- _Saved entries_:
------------

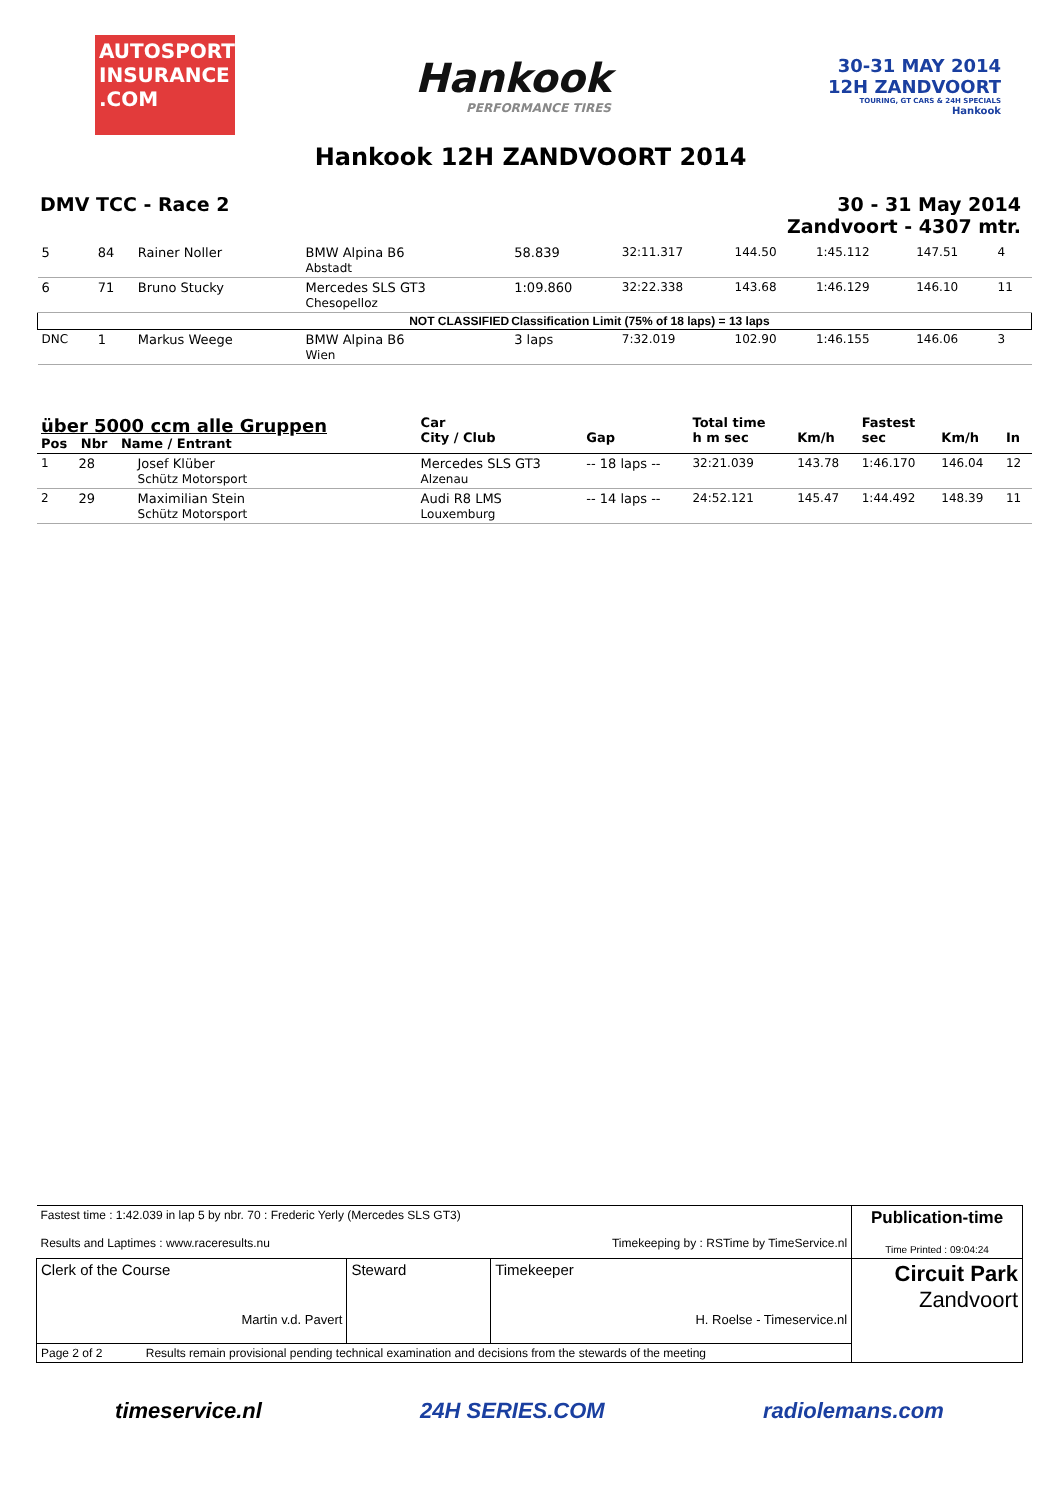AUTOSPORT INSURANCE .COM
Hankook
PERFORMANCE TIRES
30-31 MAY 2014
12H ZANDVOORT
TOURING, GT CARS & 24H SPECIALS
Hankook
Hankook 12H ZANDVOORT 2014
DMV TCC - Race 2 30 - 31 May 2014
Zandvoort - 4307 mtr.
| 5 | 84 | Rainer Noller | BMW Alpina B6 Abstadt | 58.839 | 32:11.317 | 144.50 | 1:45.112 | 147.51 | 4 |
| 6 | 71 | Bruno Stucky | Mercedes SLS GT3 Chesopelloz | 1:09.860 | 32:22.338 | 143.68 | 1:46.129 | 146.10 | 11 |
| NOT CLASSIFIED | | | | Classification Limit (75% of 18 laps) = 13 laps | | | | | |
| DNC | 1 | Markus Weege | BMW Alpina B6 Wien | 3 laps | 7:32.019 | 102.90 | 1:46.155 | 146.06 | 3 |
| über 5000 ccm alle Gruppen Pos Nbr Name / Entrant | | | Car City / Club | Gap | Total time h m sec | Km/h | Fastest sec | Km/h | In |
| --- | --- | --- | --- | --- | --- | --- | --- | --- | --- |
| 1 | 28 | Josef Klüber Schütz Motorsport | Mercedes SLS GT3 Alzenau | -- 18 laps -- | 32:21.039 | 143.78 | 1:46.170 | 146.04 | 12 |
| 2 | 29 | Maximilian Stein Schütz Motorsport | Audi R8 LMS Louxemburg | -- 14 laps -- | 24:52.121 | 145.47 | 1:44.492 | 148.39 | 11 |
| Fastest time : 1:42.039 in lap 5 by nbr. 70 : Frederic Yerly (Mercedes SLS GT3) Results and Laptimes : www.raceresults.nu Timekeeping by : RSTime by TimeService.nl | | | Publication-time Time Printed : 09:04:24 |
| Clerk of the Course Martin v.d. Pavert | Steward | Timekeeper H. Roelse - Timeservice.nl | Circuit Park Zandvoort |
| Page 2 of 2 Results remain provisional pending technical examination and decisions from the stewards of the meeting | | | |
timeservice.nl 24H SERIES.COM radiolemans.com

------------

Begin with the line that contains "DMV TCC - Race 2 30 - 31 May 2014" and end with the last line of the data. Repeat those two lines and all between them exactly.

DMV TCC - Race 2 30 - 31 May 2014
Zandvoort - 4307 mtr.
| 5 | 84 | Rainer Noller | BMW Alpina B6 Abstadt | 58.839 | 32:11.317 | 144.50 | 1:45.112 | 147.51 | 4 |
| 6 | 71 | Bruno Stucky | Mercedes SLS GT3 Chesopelloz | 1:09.860 | 32:22.338 | 143.68 | 1:46.129 | 146.10 | 11 |
| NOT CLASSIFIED | | | | Classification Limit (75% of 18 laps) = 13 laps | | | | | |
| DNC | 1 | Markus Weege | BMW Alpina B6 Wien | 3 laps | 7:32.019 | 102.90 | 1:46.155 | 146.06 | 3 |
| über 5000 ccm alle Gruppen Pos Nbr Name / Entrant | | | Car City / Club | Gap | Total time h m sec | Km/h | Fastest sec | Km/h | In |
| --- | --- | --- | --- | --- | --- | --- | --- | --- | --- |
| 1 | 28 | Josef Klüber Schütz Motorsport | Mercedes SLS GT3 Alzenau | -- 18 laps -- | 32:21.039 | 143.78 | 1:46.170 | 146.04 | 12 |
| 2 | 29 | Maximilian Stein Schütz Motorsport | Audi R8 LMS Louxemburg | -- 14 laps -- | 24:52.121 | 145.47 | 1:44.492 | 148.39 | 11 |
| Fastest time : 1:42.039 in lap 5 by nbr. 70 : Frederic Yerly (Mercedes SLS GT3) Results and Laptimes : www.raceresults.nu Timekeeping by : RSTime by TimeService.nl | | | Publication-time Time Printed : 09:04:24 |
| Clerk of the Course Martin v.d. Pavert | Steward | Timekeeper H. Roelse - Timeservice.nl | Circuit Park Zandvoort |
| Page 2 of 2 Results remain provisional pending technical examination and decisions from the stewards of the meeting | | | |
timeservice.nl 24H SERIES.COM radiolemans.com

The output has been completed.